Home prices in some of California’s most populous cities continue to increase, according to a study from Redfin.

Potential homeowners looking to buy a house in Anaheim, Oakland, San Diego, Los Angeles and Oxnard should be making at least six figures, researchers found.

These metros are the most expensive markets in the country, according to the study.

To afford a home in these cities, people should make:

  • $300,000 if they plan to move to Anaheim
  • $250,000 if they plan to move to Oakland
  • $241,000 if they plan to move to San Diego
  • $237,000 if they plan to move to Los Angeles
  • $233,000 if they plan to move to Oxnard

The high income needed to afford a home in California isn’t just an issue in the Golden State. Researchers found that homebuyers should earn about $115,000 in order to afford a median-price home in the U.S. – about 15% higher than a year ago and more than 50% above the start of the pandemic.

The $115,000 salary is the “highest annual income necessary to afford a home on record,” according to the study.

The study also noted that mortgage rates are at an all-time high, with the average monthly payment being $2,866, a 20% increase from the previous year.

“In a homebuyer’s ideal world, rising mortgage rates would push demand and home prices down enough to make up for high-interest payments. But that’s not what’s happening now: Although new listings are ticking up slightly, inventory is still near record lows as homeowners hang onto their low mortgage rates—and that’s propping up prices,” Redfin Economics Research Lead Chen Zhao said in a statement.

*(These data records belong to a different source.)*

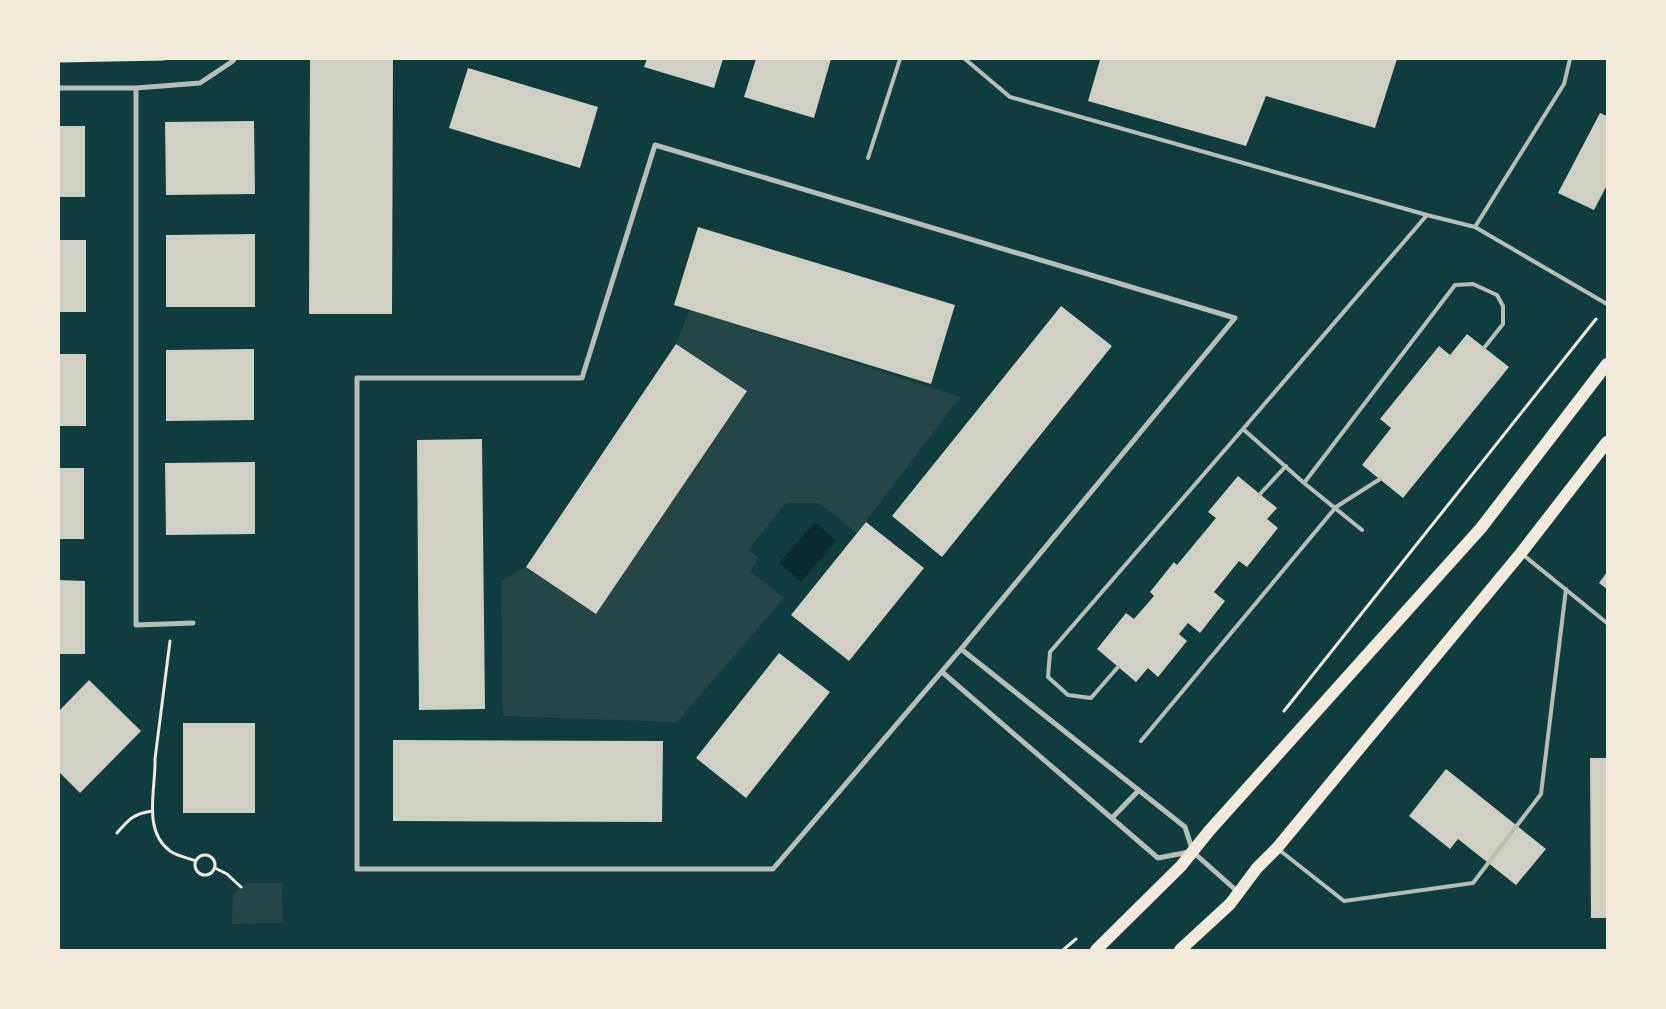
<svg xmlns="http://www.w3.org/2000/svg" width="1666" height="1009" viewBox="0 0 1666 1009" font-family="'DejaVu Sans',sans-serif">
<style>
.green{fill:#244646}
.water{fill:#0a2a2b}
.building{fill:#cfcfc3}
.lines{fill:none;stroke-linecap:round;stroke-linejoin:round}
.path{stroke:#f1e9da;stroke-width:3}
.service{stroke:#b8beb3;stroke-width:4}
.minor{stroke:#b8beb3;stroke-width:5}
.primary{stroke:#f1e9da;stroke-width:12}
</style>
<rect width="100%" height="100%" fill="#0f3d3e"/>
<path class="green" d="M 690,309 L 960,397 L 857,533 L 819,503 L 786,503 L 748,550 L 759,558 L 750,571 L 784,598 L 677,722 L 503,716 L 501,581 L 526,567 L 596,614 L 747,391 L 676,344 Z
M 246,883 L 282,883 L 283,923 L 232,924 L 233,895 Z"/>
<path class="water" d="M 815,522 L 836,541 L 801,582 L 779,563 Z"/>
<path class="building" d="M 310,59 L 393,59 L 392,314 L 309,314 Z
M 647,59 L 723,59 L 714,88 L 644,67 Z
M 756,59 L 831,59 L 814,118 L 744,97 Z
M 1096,59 L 1397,59 L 1375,128 L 1266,96 L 1246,146 L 1088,101 L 1100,60 Z
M 468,68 L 598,107 L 580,168 L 449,128 Z
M 1600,113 L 1607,116 L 1607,185 L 1594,210 L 1558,193 Z
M 254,121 L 255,194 L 166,195 L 165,122 Z
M 59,126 L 85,126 L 85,197 L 59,197 Z
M 698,227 L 955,305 L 931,384 L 674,305 Z
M 255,234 L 255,307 L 166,307 L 166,235 Z
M 59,240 L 86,240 L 86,312 L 59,312 Z
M 1061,306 L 1112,346 L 942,557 L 892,516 Z
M 1467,334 L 1509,367 L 1403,498 L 1362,465 L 1391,428 L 1380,419 L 1439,346 L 1450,355 Z
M 676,344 L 747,391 L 596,614 L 526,567 Z
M 254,349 L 254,420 L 166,421 L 166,350 Z
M 59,354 L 86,354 L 86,426 L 59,426 Z
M 482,439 L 485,709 L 419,710 L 417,440 Z
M 255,462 L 255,534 L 166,535 L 165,463 Z
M 59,468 L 84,468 L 84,539 L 59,539 Z
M 1238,476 L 1277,508 L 1267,519 L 1278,528 L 1247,567 L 1239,561 L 1214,592 L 1225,601 L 1200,633 L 1188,623 L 1179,634 L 1187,641 L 1158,677 L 1148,668 L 1136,682 L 1097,649 L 1126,613 L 1134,619 L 1154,596 L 1150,592 L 1174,562 L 1177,565 L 1216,518 L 1208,512 Z
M 866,522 L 924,568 L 849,661 L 791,615 Z
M 1607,572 L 1607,589 L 1599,583 Z
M 59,580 L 85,581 L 85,654 L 59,654 Z
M 779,653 L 830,692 L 746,798 L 696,758 Z
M 89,680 L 141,731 L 80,793 L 59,772 L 59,711 Z
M 183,723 L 255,723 L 255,813 L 183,813 Z
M 393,740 L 663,741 L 662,822 L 393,821 Z
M 1590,758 L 1607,758 L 1607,918 L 1591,918 Z
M 1446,769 L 1546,849 L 1516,885 L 1458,839 L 1450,849 L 1409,816 Z"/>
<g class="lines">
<path class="path" d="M 59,61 L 164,59
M 170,641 L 155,759 C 156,789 142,830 170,851 C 177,856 188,858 196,861
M 1284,711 L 1596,319
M 117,833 C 129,819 133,814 152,811
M195 865a10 10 0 1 1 20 0a10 10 0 1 1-20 0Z
M 215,868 L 227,874 L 241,887
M 1063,950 L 1076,939"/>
<path class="service" d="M 965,59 L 1010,97 L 1427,215 L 1475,227
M 1570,59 L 1564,84 L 1475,227 L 1607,304
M 868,158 L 900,59
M 1304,483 L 1455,285 L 1473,284 L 1497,295 L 1503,306 L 1503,324 L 1484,348
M 1260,494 L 1286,466
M 1362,530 L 1304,483 L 1243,429 L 1427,215
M 1522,554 L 1607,623
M 1118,667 L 1091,698 L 1068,695 L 1048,677 L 1050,652 L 1243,429
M 1141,741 L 1336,507 L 1380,479
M 1278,849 L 1344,901 L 1473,883 L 1541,794 L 1566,589"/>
<path class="minor" d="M 59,88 L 136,88 L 200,83 L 233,61 L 234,59
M 136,88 L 136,625 L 193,623
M 655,145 L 1235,318 L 961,649 L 773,869 L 357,869 L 357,378 L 582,378 Z
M 961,649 L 1185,827 L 1193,852 L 1238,892
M 942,672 L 1158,858 L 1189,852
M 1112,818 L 1139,790"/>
<path class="primary" d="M 1096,950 L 1181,866 L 1209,831 L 1481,528 L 1607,364
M 1180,950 L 1230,904 L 1257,868 L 1277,848 L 1521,553 L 1607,442"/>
</g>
<rect width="1666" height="1009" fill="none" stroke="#f1e9da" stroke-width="120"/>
</svg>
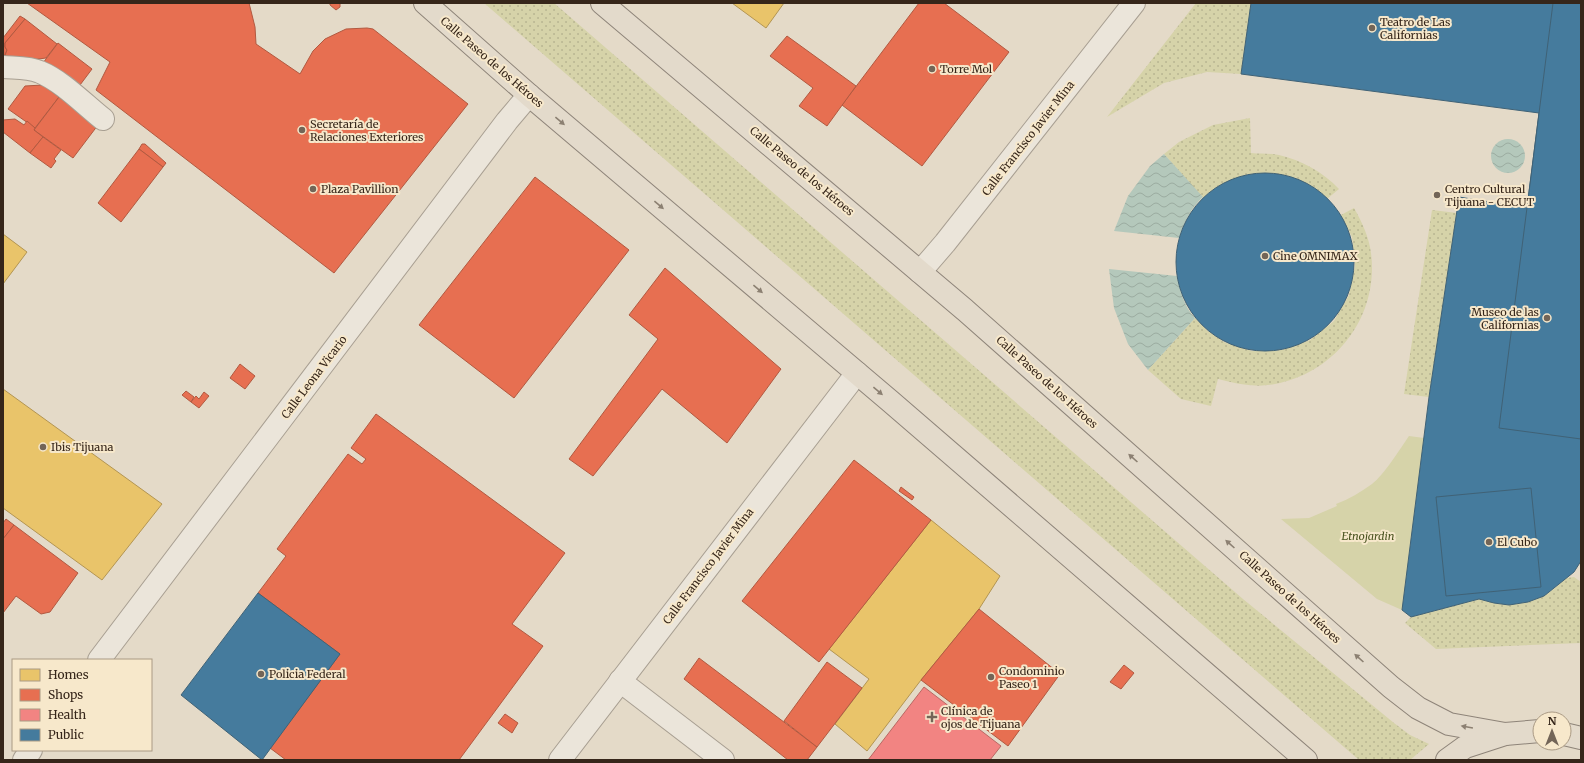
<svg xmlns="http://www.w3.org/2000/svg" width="1584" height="763" font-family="Merriweather,serif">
<defs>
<pattern id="grass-dots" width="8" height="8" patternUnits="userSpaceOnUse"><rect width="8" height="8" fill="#d6d3a9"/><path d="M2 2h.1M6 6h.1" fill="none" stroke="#b8b591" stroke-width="1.8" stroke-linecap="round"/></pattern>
<pattern id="water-waves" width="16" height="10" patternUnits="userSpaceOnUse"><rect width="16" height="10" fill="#b4c8bb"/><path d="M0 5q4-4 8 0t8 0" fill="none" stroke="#9baca0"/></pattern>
</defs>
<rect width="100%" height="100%" fill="#e4dac8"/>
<g fill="url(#grass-dots)">
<polygon points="484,3 554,3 1243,599 1394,723 1410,735 1429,744 1410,760 1359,760"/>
<polygon points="1196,3 1251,3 1241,74 1207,72 1164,83 1107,117"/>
<path d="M1250,118L1251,153C1260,154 1270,153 1279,155C1301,160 1323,172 1339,189L1327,199C1295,165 1237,166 1203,198L1164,154L1179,142L1213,125Z"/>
<path d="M1354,208C1362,222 1369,237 1371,253C1379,315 1337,372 1275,384C1256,388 1237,384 1218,379L1211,406L1181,399L1148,370L1195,318L1208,331L1224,342L1252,351L1282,350L1310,340L1334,321L1349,295L1355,266L1352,237L1341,215Z"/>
<polygon points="1432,210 1457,213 1429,397 1404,394"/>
<polygon points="1574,577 1581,582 1581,643 1436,649 1405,623 1411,617 1479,599 1494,603 1509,605 1528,602 1544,596 1555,588 1566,578"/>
</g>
<path fill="#d6d3a9" d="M1409,436L1424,438L1402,610L1377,599L1281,519L1309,518L1337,506L1336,504C1349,499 1361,492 1372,484C1384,475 1400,449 1409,436Z"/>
<g fill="url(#water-waves)">
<circle cx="1508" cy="156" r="17"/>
<path d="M1164,154L1203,197C1191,208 1184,222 1179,238L1114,231L1128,196L1150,166Z"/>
<path d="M1109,269L1177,276C1180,290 1184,307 1195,318L1148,370L1128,344L1114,308Z"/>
</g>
<g fill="#e9c46a" stroke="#b39552">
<polygon points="732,3 784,3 766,28"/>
<polygon points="3,234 27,252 3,284"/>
<polygon points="3,389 162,504 102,580 3,508"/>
<polygon points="931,520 1000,576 979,609 921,680 867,751 835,724 869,679 829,649"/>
</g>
<g fill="#e76f51" stroke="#b25940">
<polygon points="27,3 249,3 255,27 256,44 300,74 313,51 325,39 346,29 367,28 373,29 468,104 334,273 96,90 110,62"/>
<polygon points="330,3 340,3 340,7 336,10 330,5"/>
<polygon points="919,3 944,3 1009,52 922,166 842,105"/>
<polygon points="20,16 25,19 5,43 5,47 7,50 4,58 3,38"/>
<polygon points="25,19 57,44 46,58 23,61 4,58 7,50 5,47 5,43"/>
<polygon points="787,36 856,86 827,126 799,106 813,88 770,56"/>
<polygon points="58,43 92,69 77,89 43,63"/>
<polygon points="43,85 59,97 35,128 8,109 25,86"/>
<polygon points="59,97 98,125 73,158 34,130"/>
<polygon points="15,119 24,125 27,121 35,128 34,130 43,137 30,153 3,132 3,120"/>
<polygon points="43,137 61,150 54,159 56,161 51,168 30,153"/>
<polygon points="142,144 145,144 166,163 163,167 139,149"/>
<polygon points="139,149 163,167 121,222 98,203"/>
<polygon points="535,177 629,250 514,398 419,325"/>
<polygon points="665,268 781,369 727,443 662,389 593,476 569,459 658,339 629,315"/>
<polygon points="240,364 255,376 245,389 230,378"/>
<polygon points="186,391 194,397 191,402 182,395"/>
<polygon points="204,392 209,396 199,408 191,402 196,396 199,399"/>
<polygon points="376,414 565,553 512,624 543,646 459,760 286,760 270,748 340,654 258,593 286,556 277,549 348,454 362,464 366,459 351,448"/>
<polygon points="854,460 931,520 819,662 742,601"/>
<polygon points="901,487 914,497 912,500 899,491"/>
<polygon points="6,519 14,525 3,539 3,523"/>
<polygon points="14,525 78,573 50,612 41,614 16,596 3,613 3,539"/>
<polygon points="979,609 1060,674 1008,746 921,680"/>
<polygon points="699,658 817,747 807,760 788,760 684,679"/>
<polygon points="827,662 862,688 817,747 784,721"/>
<polygon points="1124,665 1134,673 1121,689 1110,682"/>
<polygon points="505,714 518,723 512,733 498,723"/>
</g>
<polygon fill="#f28482" stroke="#ba6863" points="924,687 1001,746 990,760 868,760"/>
<g fill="#457b9d" stroke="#406276">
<polygon points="1251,3 1581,3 1581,561 1574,572 1544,596 1528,602 1509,605 1494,603 1479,599 1411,617 1402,610 1429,397 1459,197 1527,208 1539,113 1241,74"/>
<polygon points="1553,3 1581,3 1581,439 1499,428"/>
<circle cx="1265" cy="262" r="89"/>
<polygon points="1531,488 1541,587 1446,596 1436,497"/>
<polygon points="258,593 340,654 262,760 181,695"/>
</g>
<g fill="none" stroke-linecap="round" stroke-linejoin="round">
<defs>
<g id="minor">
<path d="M3,67C15,68 29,67 40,72C62,81 84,104 103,119"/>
<polyline points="920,272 945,243 1134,3"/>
<polyline points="99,660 507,121 529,95"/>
<polyline points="620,681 723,760"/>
<polyline points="24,760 31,750"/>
<polyline points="560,760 857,373"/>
</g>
<g id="major">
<polyline points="425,3 529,95 890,401 1306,760"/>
<polyline points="602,3 965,310 1391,687 1418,708 1449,724 1505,734"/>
<polyline points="1564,734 1581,738"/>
<polyline points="1447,760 1465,747 1505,734 1540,731"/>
</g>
</defs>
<use href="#minor" stroke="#a89f92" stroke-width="24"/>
<use href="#major" stroke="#8e8479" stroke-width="24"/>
<use href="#minor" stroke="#ebe5da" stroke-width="22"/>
<use href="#major" stroke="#e3dacb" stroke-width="22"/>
</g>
<defs><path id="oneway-solid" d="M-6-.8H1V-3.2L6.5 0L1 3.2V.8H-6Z"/></defs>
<g fill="#8c8072">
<use href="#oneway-solid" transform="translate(560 121) rotate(40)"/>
<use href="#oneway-solid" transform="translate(659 205) rotate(40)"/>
<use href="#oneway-solid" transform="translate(758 289) rotate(40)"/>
<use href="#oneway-solid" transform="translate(878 391) rotate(40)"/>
<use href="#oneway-solid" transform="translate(1133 458) rotate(-138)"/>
<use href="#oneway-solid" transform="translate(1230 544) rotate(-138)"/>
<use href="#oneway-solid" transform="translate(1359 658) rotate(-138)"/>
<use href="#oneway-solid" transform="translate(1467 727) rotate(-170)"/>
</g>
<g fill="#736557" stroke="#f7e8cb" stroke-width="1.5">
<circle cx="1372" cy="28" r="4"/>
<circle cx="932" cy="69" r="4"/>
<circle cx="302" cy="130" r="4"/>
<circle cx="313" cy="189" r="4"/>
<circle cx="1437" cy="195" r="4"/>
<circle cx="1265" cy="256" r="4"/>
<circle cx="1547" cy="318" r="4"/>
<circle cx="43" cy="447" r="4"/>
<circle cx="1489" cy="542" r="4"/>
<circle cx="261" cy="674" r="4"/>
<circle cx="991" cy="677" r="4"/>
<path d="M930 711h4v4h4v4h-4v4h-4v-4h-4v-4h4z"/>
</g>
<g text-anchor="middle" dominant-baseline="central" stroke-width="4" stroke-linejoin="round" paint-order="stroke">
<g font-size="11" fill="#36261a" stroke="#f7e8cb" text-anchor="start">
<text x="1380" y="22">Teatro de Las<tspan x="1380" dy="13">Californias</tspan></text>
<text x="940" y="69">Torre Mol</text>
<text x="310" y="124">Secretaría de<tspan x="310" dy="13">Relaciones Exteriores</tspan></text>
<text x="321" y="189">Plaza Pavillion</text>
<text x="1445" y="189">Centro Cultural<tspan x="1445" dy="13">Tijuana - CECUT</tspan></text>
<text x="1273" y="256">Cine OMNIMAX</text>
<text x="1539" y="312" text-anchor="end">Museo de las<tspan x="1539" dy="13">Californias</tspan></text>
<text x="51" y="447">Ibis Tijuana</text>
<text x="1497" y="542">El Cubo</text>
<text x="999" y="671">Condominio<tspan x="999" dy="13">Paseo 1</tspan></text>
<text x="269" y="674">Policia Federal</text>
<text x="941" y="711">Clínica de<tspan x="941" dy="13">ojos de Tijuana</tspan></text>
</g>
<g font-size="11" fill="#36261a" stroke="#f7e8cb">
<text transform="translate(492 62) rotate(41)">Calle Paseo de los Héroes</text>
<text transform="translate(1028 138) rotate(-52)">Calle Francisco Javier Mina</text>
<text transform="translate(802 171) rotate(40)">Calle Paseo de los Héroes</text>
<text transform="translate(314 377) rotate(-53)">Calle Leona Vicario</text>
<text transform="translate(1047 382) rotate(42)">Calle Paseo de los Héroes</text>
<text transform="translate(708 566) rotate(-53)">Calle Francisco Javier Mina</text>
<text transform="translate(1290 597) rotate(42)">Calle Paseo de los Héroes</text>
</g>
<g font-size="11" font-style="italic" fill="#4a5320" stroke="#f7e8cb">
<text x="1368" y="536">Etnojardin</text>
</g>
</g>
<rect width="1584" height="763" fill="none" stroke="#36261a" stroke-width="8"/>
<rect x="12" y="659" width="140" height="92" fill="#f7e8cb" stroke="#aa9a84"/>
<rect x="20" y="669" width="20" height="12" fill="#e9c46a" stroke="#aa9a84"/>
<text x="48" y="679" font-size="12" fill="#36261a">Homes</text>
<rect x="20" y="689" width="20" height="12" fill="#e76f51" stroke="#aa9a84"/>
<text x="48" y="699" font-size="12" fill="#36261a">Shops</text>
<rect x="20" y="709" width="20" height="12" fill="#f28482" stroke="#aa9a84"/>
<text x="48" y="719" font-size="12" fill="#36261a">Health</text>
<rect x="20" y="729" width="20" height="12" fill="#457b9d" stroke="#aa9a84"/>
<text x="48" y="739" font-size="12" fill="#36261a">Public</text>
<g transform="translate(1552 731)"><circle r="19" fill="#f7e8cb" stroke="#aa9a84"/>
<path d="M0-3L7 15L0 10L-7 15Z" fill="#736557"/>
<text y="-6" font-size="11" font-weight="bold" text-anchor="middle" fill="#36261a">N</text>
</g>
</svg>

Zhao explained that people interested in owning a home now should consider purchasing a condo or townhouse, which are typically less expensive than single-family homes. Moving to states with more affordable home prices is also an option, according to Zhao.

However, it’s not impossible to purchase a home in California entirely. A June study from Go Banking Rates found that people with a fixed budget but location flexibility can buy a home for less than $200,000 in the Golden State.